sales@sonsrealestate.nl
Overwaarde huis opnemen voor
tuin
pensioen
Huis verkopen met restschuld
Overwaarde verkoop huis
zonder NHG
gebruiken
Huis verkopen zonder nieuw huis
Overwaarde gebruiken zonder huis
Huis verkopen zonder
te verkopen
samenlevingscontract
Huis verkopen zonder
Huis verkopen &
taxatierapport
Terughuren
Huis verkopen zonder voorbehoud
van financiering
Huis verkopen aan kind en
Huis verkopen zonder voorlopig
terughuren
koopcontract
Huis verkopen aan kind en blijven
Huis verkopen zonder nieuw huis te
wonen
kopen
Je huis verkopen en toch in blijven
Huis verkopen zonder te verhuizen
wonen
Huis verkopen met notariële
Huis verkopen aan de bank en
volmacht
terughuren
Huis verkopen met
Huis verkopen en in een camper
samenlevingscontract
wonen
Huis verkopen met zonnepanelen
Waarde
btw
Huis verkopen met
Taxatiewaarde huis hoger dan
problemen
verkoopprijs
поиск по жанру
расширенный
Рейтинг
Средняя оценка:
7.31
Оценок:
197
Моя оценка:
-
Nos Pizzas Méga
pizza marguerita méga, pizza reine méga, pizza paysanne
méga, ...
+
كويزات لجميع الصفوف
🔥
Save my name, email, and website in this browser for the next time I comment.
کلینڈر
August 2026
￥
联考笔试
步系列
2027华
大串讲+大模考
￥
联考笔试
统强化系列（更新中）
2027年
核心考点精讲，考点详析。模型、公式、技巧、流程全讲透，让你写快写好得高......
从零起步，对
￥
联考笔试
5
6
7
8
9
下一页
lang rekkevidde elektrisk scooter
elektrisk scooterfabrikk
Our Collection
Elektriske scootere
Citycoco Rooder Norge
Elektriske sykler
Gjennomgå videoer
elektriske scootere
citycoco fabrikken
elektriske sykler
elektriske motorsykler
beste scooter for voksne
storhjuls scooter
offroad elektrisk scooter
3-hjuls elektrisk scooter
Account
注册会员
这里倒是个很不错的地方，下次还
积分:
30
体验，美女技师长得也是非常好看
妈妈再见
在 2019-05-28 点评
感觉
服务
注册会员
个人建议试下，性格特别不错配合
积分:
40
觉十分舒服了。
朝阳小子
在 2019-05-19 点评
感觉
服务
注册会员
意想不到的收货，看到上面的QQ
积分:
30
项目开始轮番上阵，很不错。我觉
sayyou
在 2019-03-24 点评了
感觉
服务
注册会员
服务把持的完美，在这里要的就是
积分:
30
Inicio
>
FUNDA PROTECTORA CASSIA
______
> [WORK INSTRUCTIONS] Transcribe every line of the data above, keeping its wording, spelling, and line order unchanged.

> [RESULT FOR THIS TASK]
sales@sonsrealestate.nl
Overwaarde huis opnemen voor
tuin
pensioen
Huis verkopen met restschuld
Overwaarde verkoop huis
zonder NHG
gebruiken
Huis verkopen zonder nieuw huis
Overwaarde gebruiken zonder huis
Huis verkopen zonder
te verkopen
samenlevingscontract
Huis verkopen zonder
Huis verkopen &
taxatierapport
Terughuren
Huis verkopen zonder voorbehoud
van financiering
Huis verkopen aan kind en
Huis verkopen zonder voorlopig
terughuren
koopcontract
Huis verkopen aan kind en blijven
Huis verkopen zonder nieuw huis te
wonen
kopen
Je huis verkopen en toch in blijven
Huis verkopen zonder te verhuizen
wonen
Huis verkopen met notariële
Huis verkopen aan de bank en
volmacht
terughuren
Huis verkopen met
Huis verkopen en in een camper
samenlevingscontract
wonen
Huis verkopen met zonnepanelen
Waarde
btw
Huis verkopen met
Taxatiewaarde huis hoger dan
problemen
verkoopprijs
поиск по жанру
расширенный
Рейтинг
Средняя оценка:
7.31
Оценок:
197
Моя оценка:
-
Nos Pizzas Méga
pizza marguerita méga, pizza reine méga, pizza paysanne
méga, ...
+
كويزات لجميع الصفوف
🔥
Save my name, email, and website in this browser for the next time I comment.
کلینڈر
August 2026
￥
联考笔试
步系列
2027华
大串讲+大模考
￥
联考笔试
统强化系列（更新中）
2027年
核心考点精讲，考点详析。模型、公式、技巧、流程全讲透，让你写快写好得高......
从零起步，对
￥
联考笔试
5
6
7
8
9
下一页
lang rekkevidde elektrisk scooter
elektrisk scooterfabrikk
Our Collection
Elektriske scootere
Citycoco Rooder Norge
Elektriske sykler
Gjennomgå videoer
elektriske scootere
citycoco fabrikken
elektriske sykler
elektriske motorsykler
beste scooter for voksne
storhjuls scooter
offroad elektrisk scooter
3-hjuls elektrisk scooter
Account
注册会员
这里倒是个很不错的地方，下次还
积分:
30
体验，美女技师长得也是非常好看
妈妈再见
在 2019-05-28 点评
感觉
服务
注册会员
个人建议试下，性格特别不错配合
积分:
40
觉十分舒服了。
朝阳小子
在 2019-05-19 点评
感觉
服务
注册会员
意想不到的收货，看到上面的QQ
积分:
30
项目开始轮番上阵，很不错。我觉
sayyou
在 2019-03-24 点评了
感觉
服务
注册会员
服务把持的完美，在这里要的就是
积分:
30
Inicio
>
FUNDA PROTECTORA CASSIA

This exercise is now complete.